──────── Input for this task ────────

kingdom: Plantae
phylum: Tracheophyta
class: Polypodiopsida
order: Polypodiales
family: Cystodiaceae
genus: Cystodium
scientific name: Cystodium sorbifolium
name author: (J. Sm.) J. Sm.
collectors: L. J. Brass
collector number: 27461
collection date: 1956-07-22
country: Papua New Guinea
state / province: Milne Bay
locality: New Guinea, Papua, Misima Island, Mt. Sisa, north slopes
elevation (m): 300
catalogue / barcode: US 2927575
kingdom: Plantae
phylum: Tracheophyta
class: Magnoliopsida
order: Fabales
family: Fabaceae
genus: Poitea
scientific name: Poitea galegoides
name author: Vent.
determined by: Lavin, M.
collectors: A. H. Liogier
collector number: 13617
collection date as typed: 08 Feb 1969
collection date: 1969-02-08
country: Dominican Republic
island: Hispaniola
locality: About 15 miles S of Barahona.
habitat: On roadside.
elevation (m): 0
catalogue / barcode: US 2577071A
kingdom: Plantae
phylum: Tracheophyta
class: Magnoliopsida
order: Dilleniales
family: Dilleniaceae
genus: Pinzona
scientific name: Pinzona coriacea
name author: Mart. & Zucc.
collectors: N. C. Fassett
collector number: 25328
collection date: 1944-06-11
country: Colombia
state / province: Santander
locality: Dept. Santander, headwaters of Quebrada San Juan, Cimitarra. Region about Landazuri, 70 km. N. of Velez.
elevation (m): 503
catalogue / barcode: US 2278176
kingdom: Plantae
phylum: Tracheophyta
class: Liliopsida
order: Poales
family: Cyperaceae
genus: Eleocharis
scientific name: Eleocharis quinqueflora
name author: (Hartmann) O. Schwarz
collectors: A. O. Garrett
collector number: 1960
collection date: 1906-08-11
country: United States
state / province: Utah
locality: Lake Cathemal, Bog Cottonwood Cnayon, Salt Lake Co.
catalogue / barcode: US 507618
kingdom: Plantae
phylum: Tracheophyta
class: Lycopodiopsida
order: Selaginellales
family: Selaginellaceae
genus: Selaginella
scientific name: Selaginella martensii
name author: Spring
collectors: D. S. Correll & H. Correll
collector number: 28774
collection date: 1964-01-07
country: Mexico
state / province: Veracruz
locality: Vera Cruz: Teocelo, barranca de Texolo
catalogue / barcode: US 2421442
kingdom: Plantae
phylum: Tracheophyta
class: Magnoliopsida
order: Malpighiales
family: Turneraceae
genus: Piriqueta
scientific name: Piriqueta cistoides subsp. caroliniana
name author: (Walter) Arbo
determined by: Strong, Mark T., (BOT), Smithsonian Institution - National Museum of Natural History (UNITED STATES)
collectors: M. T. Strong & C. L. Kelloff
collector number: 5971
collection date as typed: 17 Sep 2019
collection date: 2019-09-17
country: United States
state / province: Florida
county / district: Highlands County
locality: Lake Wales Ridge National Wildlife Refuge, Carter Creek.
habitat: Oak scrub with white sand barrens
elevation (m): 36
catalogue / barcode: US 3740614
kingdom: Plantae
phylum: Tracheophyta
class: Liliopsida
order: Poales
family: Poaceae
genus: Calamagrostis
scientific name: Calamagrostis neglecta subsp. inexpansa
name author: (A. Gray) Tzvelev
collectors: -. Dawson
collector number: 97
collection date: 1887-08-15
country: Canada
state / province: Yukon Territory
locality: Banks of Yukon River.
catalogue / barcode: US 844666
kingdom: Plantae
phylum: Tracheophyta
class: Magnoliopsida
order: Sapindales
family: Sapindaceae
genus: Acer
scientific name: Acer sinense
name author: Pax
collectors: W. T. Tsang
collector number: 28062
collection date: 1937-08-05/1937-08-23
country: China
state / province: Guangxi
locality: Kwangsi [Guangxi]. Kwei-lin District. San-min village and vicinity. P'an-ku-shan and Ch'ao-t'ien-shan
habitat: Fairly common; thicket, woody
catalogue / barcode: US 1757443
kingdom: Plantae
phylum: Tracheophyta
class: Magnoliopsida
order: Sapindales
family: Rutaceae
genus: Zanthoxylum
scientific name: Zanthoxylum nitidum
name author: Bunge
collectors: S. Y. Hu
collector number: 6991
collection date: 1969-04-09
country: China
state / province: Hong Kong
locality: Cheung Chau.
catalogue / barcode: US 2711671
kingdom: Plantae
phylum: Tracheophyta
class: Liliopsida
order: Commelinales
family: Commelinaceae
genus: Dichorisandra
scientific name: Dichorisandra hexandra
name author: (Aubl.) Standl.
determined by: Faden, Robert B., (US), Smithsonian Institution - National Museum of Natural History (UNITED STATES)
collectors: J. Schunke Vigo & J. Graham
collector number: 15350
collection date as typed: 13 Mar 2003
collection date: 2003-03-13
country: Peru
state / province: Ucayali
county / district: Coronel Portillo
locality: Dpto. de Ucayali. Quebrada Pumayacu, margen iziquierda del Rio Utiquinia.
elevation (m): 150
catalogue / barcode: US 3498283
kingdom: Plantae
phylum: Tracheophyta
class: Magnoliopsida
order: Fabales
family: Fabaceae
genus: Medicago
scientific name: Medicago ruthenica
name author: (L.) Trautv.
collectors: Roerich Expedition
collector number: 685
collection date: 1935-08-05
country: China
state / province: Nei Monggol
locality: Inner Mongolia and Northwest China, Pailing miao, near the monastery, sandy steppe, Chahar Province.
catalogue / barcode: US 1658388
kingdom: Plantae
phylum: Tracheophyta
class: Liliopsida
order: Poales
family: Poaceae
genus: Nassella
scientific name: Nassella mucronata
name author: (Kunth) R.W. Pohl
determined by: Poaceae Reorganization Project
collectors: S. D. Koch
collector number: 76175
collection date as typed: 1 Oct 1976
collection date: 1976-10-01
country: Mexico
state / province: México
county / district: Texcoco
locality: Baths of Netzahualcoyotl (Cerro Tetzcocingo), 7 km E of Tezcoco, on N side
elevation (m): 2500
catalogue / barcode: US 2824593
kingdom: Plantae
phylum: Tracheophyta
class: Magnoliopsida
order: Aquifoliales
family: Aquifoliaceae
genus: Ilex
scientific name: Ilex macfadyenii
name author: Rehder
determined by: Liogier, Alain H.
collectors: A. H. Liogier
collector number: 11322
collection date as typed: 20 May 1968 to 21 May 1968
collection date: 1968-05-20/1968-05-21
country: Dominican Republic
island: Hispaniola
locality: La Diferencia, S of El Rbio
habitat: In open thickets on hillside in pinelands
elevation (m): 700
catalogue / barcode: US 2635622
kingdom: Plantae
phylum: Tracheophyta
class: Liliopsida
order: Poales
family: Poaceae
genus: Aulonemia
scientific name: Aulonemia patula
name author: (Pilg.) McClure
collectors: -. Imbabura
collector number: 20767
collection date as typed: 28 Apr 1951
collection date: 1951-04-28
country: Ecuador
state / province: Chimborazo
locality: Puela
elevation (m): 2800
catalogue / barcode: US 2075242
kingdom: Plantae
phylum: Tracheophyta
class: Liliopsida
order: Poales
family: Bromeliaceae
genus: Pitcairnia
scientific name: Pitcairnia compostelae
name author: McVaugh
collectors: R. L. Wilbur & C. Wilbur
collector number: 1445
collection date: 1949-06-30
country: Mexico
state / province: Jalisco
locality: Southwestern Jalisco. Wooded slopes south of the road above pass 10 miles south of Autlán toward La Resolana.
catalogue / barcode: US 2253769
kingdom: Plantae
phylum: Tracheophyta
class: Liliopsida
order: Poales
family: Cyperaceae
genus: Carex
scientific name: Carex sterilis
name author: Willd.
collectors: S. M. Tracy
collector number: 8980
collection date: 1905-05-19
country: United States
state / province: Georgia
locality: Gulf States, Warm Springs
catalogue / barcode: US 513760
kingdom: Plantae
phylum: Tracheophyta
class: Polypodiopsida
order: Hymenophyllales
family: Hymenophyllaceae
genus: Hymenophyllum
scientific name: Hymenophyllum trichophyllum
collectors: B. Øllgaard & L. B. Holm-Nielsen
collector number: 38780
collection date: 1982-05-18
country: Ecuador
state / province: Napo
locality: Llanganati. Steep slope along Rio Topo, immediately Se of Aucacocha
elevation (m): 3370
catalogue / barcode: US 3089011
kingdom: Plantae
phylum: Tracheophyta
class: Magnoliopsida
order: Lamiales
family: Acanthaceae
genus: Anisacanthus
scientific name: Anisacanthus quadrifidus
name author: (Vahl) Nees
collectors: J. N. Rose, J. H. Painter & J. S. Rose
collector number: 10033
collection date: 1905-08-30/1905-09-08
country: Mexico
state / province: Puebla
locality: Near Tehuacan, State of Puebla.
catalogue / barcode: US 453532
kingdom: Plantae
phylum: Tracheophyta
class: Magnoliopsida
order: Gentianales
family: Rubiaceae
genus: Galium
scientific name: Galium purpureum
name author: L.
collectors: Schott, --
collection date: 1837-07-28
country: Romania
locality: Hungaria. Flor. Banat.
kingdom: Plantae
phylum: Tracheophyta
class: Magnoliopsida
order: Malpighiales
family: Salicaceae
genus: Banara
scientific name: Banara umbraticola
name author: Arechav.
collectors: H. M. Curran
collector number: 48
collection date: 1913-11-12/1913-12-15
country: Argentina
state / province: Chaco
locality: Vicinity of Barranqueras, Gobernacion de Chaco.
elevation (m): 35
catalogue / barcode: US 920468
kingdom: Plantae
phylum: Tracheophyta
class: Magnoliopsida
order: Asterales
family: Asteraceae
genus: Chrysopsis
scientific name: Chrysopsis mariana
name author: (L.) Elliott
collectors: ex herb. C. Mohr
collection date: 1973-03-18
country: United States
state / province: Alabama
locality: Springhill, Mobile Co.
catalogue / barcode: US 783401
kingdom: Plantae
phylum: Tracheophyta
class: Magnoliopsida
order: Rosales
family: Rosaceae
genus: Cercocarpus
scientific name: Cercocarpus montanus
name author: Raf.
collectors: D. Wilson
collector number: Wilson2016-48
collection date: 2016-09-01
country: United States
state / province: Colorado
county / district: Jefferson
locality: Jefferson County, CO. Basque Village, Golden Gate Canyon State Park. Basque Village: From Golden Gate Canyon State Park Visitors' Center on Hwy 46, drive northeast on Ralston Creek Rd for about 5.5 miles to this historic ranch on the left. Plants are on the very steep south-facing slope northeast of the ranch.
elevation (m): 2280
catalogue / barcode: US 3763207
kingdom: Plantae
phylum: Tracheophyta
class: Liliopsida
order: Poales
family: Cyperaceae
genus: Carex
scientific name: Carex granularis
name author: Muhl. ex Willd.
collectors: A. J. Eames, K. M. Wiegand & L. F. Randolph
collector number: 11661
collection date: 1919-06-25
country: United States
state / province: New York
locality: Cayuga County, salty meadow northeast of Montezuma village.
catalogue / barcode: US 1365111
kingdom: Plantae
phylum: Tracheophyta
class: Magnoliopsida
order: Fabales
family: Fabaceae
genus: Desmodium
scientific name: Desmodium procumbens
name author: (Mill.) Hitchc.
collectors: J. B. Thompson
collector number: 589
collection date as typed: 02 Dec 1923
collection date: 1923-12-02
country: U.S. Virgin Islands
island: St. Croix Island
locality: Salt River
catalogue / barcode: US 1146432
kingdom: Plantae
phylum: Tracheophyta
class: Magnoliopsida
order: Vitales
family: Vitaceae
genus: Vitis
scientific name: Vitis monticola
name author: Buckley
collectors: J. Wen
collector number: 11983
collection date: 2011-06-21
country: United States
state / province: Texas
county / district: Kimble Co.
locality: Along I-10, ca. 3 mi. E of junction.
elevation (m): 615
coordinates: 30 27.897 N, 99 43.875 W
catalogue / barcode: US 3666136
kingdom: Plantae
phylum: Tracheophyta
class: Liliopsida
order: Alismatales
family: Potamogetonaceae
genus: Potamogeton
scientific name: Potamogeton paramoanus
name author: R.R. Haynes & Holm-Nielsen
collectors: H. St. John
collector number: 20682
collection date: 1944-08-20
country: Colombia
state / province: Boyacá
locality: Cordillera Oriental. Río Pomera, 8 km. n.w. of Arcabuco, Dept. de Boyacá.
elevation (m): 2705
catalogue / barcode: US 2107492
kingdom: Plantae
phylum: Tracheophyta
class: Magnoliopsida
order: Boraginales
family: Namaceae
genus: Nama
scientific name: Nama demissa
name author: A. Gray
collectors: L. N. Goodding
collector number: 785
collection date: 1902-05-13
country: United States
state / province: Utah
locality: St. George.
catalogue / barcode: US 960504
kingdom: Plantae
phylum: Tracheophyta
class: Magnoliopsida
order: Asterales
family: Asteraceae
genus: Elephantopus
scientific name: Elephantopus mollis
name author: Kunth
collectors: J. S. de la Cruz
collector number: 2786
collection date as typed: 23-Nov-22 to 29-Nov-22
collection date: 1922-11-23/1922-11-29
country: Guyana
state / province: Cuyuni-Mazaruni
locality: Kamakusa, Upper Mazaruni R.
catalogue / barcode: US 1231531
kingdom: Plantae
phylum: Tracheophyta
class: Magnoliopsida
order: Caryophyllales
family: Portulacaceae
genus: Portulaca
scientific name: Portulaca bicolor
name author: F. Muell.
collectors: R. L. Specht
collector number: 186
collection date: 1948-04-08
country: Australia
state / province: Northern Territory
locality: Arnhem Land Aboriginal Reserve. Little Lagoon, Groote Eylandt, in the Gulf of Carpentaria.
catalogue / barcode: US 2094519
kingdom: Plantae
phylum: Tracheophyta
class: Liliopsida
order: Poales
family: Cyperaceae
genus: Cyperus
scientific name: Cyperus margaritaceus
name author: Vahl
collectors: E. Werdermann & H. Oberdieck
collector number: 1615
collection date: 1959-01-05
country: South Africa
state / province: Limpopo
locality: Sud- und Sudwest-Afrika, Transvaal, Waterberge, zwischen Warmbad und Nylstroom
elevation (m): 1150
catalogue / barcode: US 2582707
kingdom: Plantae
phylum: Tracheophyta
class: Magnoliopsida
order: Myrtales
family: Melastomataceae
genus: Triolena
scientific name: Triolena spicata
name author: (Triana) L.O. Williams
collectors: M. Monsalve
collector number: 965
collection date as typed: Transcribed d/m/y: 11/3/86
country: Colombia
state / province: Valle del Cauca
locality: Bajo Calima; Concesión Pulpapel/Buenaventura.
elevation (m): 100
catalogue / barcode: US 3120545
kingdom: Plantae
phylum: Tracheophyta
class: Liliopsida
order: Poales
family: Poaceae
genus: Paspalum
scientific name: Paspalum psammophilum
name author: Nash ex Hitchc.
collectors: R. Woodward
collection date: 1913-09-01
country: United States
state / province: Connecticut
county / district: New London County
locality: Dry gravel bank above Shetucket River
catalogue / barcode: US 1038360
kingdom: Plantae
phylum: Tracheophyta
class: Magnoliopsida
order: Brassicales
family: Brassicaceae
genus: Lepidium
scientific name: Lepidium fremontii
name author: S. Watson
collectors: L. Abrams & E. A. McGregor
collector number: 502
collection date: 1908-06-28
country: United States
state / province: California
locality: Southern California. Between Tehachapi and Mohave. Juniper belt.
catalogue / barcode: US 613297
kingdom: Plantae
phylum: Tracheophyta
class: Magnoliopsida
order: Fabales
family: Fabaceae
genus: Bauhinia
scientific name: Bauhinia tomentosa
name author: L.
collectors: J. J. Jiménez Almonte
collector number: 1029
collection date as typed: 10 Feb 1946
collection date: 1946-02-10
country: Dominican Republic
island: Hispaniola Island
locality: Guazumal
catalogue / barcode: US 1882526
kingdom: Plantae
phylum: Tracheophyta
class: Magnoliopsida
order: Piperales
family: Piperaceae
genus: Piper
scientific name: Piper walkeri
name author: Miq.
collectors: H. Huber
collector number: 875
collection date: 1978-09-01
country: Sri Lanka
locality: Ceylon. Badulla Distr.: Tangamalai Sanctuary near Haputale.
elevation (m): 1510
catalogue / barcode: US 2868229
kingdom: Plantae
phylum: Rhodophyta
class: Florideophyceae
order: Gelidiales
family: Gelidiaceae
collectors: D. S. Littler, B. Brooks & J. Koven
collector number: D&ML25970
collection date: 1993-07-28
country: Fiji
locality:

────────

Work instructions: Transcribe these records unchanged, beginning at the line that contains "collector number: 25328" and stopping after the line that contains "elevation (m): 503".

Output for this task:
collector number: 25328
collection date: 1944-06-11
country: Colombia
state / province: Santander
locality: Dept. Santander, headwaters of Quebrada San Juan, Cimitarra. Region about Landazuri, 70 km. N. of Velez.
elevation (m): 503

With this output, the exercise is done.